Format
csplit [–Aaks]
[–f prefix] [–n number] file
arg arg …
Description
csplit takes
a text file as input and
breaks up its contents into pieces, based on criteria given by the arg value
on the command line. For example, you can use csplit to
break up a text file into chunks of ten lines each, then save each
of those chunks in a separate file. See Splitting criteria for
more information. If you specify – as the file argument, csplit uses
the standard input (stdin).
The files created by
csplit normally
have names of the form
xxnumber
where
number is a 2-digit decimal number
that begins at zero and increments by one for each new file that
csplit creates.
csplit also
displays the size, in bytes, of each file that it creates.
Options
- –A
- Uses uppercase letters in place of numbers in the number portion
of created file names. This generates names of the form xxAA, xxAB,
and so on.
- –a
- Uses lowercase letters in place of numbers in the number portion
of created file names. This generates names of the form xxaa, xxab,
and so on.
- –f prefix
- Specifies a prefix to use in place of the default xx when
naming files. If it causes a file name longer than NAME_MAX bytes,
an error occurs and csplit exits without
creating any files.
- –k
- Leaves all created files intact. Normally, when an error occurs, csplit removes
files that it has created.
- –n number
- Specifies the number of digits in the number portion of created
file names.
- –s
- Suppresses the display of file sizes.
Splitting criteria
csplit processes
the args on the command line sequentially.
The first argument breaks off the first chunk of the file, the second
argument breaks off the next chunk (beginning at the first line remaining
in the file), and so on. Thus each chunk of the file begins with the
first line remaining in the file and goes to the line given by the
next arg.
arg values
can take any of the following forms:
- /regexp/
- Takes the chunk as all the lines from the current line up to but
not including the next line that contains a string matching the regular
expression regexp. After csplit obtains
the chunk and writes it to an output file, it sets the current line
to the line that matched regexp.
- /regexp/offset
- Is the same as the previous criterion, except that the chunk goes
up to but not including the line that is a given offset from
the first line containing a string that matches regexp.
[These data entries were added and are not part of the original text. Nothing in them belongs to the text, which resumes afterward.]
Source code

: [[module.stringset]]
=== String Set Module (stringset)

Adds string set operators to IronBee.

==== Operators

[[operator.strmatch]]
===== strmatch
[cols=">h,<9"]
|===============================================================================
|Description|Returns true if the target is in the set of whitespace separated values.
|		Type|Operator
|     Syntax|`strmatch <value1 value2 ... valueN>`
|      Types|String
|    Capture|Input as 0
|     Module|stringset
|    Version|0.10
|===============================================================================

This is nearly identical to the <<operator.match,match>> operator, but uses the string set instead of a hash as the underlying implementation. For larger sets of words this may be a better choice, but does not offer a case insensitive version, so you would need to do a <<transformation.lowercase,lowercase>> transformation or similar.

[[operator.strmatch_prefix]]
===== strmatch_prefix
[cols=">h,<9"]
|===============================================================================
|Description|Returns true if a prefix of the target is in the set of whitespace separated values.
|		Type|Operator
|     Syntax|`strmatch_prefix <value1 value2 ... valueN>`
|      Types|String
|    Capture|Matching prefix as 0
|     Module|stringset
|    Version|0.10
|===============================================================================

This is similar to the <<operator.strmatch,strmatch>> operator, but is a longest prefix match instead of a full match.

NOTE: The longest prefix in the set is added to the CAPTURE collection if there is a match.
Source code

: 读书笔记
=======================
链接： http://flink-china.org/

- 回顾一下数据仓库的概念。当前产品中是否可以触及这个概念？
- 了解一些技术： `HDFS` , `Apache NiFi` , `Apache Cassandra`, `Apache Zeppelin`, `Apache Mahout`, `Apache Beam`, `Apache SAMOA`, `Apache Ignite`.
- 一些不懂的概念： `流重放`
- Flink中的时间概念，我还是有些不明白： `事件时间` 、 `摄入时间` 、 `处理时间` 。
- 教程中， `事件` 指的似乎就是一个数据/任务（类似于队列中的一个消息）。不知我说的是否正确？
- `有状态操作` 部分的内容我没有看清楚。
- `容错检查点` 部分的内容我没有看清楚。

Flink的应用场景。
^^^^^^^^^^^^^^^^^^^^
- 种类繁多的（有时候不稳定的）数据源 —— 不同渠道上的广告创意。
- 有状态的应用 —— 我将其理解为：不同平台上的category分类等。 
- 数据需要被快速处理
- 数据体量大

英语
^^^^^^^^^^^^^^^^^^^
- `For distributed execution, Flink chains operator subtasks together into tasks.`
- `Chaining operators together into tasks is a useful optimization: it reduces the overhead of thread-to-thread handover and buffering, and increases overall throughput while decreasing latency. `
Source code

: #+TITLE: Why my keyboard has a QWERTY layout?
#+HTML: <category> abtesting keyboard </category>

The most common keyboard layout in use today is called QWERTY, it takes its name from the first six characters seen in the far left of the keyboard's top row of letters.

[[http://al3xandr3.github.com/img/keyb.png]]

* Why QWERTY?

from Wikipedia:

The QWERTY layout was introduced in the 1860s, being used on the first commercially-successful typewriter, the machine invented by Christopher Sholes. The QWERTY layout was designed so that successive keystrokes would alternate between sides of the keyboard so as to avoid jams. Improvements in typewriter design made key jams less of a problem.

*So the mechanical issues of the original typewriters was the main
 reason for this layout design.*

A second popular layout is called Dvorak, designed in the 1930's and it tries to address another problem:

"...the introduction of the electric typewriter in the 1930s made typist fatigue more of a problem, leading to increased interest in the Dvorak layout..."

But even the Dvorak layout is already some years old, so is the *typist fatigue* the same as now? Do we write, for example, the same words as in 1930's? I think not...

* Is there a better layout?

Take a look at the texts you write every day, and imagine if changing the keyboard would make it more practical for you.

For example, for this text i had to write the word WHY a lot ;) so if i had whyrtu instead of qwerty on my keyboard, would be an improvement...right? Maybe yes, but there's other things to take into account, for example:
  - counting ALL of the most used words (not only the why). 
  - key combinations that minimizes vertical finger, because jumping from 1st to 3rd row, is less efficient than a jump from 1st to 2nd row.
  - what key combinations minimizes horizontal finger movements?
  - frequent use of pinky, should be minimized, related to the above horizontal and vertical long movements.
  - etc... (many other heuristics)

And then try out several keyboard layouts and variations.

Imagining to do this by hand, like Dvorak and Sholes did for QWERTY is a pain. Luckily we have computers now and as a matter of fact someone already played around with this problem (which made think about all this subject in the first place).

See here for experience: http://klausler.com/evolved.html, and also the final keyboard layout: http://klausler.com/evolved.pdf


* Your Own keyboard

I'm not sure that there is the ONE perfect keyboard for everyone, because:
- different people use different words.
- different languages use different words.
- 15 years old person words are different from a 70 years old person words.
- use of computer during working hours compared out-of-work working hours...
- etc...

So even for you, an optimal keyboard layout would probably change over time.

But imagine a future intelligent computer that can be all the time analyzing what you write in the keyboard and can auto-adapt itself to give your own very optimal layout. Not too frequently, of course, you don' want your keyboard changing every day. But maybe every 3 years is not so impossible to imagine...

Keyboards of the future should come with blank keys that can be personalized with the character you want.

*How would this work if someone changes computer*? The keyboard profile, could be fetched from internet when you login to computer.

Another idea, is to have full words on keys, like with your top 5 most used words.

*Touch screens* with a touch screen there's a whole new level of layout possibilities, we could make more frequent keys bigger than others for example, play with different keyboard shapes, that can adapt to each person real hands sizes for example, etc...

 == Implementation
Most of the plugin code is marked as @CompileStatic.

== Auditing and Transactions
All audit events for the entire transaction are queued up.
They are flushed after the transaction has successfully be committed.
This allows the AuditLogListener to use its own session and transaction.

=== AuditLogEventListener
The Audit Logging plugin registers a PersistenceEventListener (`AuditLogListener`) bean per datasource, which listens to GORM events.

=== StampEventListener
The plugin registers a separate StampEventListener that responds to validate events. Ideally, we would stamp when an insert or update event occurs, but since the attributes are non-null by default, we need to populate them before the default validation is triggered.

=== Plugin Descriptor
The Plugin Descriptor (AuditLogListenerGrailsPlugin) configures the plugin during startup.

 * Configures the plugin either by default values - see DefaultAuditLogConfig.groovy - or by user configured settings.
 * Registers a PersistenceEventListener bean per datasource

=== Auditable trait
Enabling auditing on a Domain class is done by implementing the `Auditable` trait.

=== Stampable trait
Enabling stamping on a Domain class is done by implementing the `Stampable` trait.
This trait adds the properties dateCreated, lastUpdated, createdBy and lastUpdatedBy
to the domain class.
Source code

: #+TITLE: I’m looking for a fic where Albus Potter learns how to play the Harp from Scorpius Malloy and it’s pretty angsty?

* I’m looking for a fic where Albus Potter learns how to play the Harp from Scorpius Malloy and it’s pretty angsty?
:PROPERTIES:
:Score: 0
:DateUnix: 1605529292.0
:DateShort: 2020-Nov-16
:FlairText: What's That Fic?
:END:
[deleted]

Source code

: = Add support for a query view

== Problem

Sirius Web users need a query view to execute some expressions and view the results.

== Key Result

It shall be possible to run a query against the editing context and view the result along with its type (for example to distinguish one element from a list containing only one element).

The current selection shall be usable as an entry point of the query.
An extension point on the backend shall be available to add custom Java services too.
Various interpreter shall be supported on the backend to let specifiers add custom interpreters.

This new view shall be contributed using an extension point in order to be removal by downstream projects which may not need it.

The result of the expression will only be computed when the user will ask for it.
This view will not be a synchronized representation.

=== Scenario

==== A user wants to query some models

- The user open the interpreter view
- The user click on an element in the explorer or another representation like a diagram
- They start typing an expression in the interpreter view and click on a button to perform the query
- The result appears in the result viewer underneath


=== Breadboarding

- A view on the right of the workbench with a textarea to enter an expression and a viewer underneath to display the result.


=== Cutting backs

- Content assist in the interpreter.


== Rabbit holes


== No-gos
The offset can be a positive or negative
integer. After csplit has obtained the chunk
and written it to an output file, it sets the current line to the
line that matched regexp.
Note: This current
line is the first one that was not part of the chunk just written
out.
- %regexp%
- Is the same as /regexp/, except that csplit does
not write the chunk to an output file. It simply skips over the chunk.
- %regexp%offset
- Is the same as /regexp/offset,
except csplit does not write the chunk to
an output file.
- linenumber
- Obtains a chunk beginning at the current line and going up to
but not including the linenumberth line.
After split writes the chunk to an output
file, it sets the current line to linenumber.
- {number}
- Repeats the previous criterion number times.
If it follows a regular expression criterion, it repeats the regular
expression process number more times. If
it follows a linenumber criterion, csplit splits
the file every linenumber lines, number times,
beginning at the current line. For example,
csplit file 10 {10}
obtains
a chunk from line 1 to line 9, then every 10 lines after that, up
to line 109.
Errors occur if any criterion tries to "grab"
lines beyond the end of the file, if a regular expression does not
match any line between the current line and the end of the file, or
if an offset refers to a position before
the current line or past the end of the file.
Localization
csplit uses
the following localization variables:
- LANG
- LC_ALL
- LC_COLLATE
- LC_CTYPE
- LC_MESSAGES
- LC_SYNTAX
- NLSPATH
See Localization for more
information.
Exit values
- 0
- Successful completion
- 1
- Failure due to any of the following:
- csplit could not open the input or output
files
- A write error on the output file
- 2
- Failure due to any of the following:
- Unknown command-line option
- The prefix name was missing after –f
- The number of digits was missing after –n
- The input file was not specified
- No arg values were specified
- The command ran out of memory
- An arg was incorrect
- The command found end-of-file before it was expected
- A regular expression in an arg was badly
formed
- A line offset/number in an arg was badly
formed
- A {number} repetition count was misplaced or
badly formed
- Too many file names were generated when using –n
- Generated file names would be too long
Portability
POSIX.2 User Portability Extension, X/Open Portability Guide, UNIX systems.
The –A and –a options
are extensions to the POSIX standard.